Pick out every line in the data below that holds "orang".

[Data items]

++++++

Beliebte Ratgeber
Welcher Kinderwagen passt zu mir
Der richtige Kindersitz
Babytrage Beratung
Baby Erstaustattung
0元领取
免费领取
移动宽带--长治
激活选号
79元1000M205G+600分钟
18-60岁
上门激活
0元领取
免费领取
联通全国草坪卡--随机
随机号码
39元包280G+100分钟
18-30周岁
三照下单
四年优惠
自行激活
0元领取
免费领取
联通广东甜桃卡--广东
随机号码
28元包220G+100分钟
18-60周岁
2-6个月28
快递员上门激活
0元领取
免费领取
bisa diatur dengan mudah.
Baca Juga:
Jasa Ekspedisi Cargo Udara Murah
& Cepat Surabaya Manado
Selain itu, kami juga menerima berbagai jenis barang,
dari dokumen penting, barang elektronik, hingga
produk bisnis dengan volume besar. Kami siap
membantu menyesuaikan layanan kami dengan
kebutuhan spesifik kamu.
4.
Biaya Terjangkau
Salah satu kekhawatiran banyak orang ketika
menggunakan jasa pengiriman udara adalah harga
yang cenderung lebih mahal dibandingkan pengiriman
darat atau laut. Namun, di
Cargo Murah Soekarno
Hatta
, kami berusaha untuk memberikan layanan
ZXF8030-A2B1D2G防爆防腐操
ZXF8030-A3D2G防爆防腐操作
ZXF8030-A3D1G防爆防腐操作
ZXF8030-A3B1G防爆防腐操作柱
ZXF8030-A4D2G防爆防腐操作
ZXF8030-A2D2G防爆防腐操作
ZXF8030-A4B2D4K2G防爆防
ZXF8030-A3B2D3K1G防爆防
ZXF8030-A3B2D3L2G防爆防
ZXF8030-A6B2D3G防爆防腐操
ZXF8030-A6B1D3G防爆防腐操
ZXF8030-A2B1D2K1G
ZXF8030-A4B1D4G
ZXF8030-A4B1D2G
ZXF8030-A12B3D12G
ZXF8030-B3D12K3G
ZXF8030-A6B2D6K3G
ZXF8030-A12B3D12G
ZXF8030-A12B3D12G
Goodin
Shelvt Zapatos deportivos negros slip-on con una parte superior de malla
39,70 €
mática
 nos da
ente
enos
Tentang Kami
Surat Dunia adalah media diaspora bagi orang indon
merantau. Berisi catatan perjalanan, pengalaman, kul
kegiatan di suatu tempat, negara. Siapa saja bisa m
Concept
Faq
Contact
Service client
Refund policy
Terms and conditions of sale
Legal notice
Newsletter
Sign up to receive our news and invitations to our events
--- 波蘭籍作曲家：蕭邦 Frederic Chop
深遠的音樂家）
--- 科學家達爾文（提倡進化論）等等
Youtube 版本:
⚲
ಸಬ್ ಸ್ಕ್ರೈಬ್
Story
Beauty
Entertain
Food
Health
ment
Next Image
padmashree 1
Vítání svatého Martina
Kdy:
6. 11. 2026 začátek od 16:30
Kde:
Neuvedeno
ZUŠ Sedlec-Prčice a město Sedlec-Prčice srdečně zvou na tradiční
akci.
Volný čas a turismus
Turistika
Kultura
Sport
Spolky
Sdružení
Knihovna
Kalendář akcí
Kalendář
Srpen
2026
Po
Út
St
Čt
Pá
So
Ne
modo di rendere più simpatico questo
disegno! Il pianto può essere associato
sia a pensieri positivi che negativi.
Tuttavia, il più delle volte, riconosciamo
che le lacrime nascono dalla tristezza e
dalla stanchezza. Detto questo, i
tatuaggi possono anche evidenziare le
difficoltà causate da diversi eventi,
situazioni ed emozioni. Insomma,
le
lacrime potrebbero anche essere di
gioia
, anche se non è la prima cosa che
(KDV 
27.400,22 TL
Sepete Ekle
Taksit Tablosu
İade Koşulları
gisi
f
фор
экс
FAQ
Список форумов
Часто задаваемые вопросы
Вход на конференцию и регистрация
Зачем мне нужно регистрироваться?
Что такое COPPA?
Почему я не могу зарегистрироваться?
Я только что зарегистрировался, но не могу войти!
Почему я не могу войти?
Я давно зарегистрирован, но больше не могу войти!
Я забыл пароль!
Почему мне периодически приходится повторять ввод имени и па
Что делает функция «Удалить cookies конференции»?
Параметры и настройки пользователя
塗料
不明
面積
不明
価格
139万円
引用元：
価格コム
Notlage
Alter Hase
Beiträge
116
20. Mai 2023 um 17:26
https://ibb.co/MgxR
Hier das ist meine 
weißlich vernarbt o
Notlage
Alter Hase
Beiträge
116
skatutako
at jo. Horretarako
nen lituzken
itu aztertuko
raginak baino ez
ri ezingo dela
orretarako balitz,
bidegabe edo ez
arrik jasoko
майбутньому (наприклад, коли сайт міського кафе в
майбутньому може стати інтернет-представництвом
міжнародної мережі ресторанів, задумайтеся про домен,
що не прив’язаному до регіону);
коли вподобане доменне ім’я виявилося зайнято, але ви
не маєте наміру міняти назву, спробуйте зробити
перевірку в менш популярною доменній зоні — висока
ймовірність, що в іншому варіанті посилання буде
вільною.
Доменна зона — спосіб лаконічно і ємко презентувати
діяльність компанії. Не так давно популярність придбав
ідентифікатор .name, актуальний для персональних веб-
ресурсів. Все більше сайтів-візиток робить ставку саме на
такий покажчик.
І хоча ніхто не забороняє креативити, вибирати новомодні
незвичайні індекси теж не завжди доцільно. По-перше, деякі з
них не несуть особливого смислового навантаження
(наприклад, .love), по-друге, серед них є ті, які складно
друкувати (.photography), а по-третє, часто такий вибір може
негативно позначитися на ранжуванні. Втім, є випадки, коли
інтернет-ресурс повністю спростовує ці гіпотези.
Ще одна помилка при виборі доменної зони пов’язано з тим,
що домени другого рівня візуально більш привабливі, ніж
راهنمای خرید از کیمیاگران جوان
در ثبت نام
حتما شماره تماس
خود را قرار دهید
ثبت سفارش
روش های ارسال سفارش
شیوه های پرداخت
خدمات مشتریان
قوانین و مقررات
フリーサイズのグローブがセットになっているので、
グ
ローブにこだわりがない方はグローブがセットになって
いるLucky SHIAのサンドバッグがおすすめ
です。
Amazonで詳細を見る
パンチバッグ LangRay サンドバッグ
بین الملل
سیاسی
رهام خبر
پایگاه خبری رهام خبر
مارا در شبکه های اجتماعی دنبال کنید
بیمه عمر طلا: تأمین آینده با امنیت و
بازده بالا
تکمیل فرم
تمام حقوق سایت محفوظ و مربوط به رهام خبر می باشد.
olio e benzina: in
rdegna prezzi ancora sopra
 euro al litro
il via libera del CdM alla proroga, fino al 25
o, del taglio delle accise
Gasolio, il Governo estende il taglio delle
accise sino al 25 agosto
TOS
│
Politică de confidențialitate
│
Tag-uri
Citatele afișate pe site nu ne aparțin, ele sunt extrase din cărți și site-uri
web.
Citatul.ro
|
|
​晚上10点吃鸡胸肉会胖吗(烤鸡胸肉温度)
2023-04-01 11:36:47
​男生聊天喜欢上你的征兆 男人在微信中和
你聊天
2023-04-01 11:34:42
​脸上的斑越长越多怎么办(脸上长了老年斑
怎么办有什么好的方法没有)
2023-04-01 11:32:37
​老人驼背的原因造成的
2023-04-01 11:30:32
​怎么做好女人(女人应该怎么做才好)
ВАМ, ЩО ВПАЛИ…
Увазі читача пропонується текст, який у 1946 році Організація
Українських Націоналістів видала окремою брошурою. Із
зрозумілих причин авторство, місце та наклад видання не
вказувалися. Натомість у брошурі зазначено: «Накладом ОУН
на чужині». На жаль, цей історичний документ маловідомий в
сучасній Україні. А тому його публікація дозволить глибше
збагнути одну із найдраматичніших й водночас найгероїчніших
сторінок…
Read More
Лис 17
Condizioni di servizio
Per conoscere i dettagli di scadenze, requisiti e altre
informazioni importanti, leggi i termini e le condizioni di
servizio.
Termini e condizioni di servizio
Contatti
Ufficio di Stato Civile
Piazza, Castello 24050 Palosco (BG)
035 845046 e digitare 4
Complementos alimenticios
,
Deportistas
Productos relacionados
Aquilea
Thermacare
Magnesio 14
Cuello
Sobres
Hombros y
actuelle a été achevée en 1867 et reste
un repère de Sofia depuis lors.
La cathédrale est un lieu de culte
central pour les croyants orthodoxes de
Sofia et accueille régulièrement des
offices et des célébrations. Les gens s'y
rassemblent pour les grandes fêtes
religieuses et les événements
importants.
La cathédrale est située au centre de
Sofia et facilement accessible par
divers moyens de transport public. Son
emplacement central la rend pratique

++++++

EXERCISE OUTPUT:
Salah satu kekhawatiran banyak orang ketika
Surat Dunia adalah media diaspora bagi orang indon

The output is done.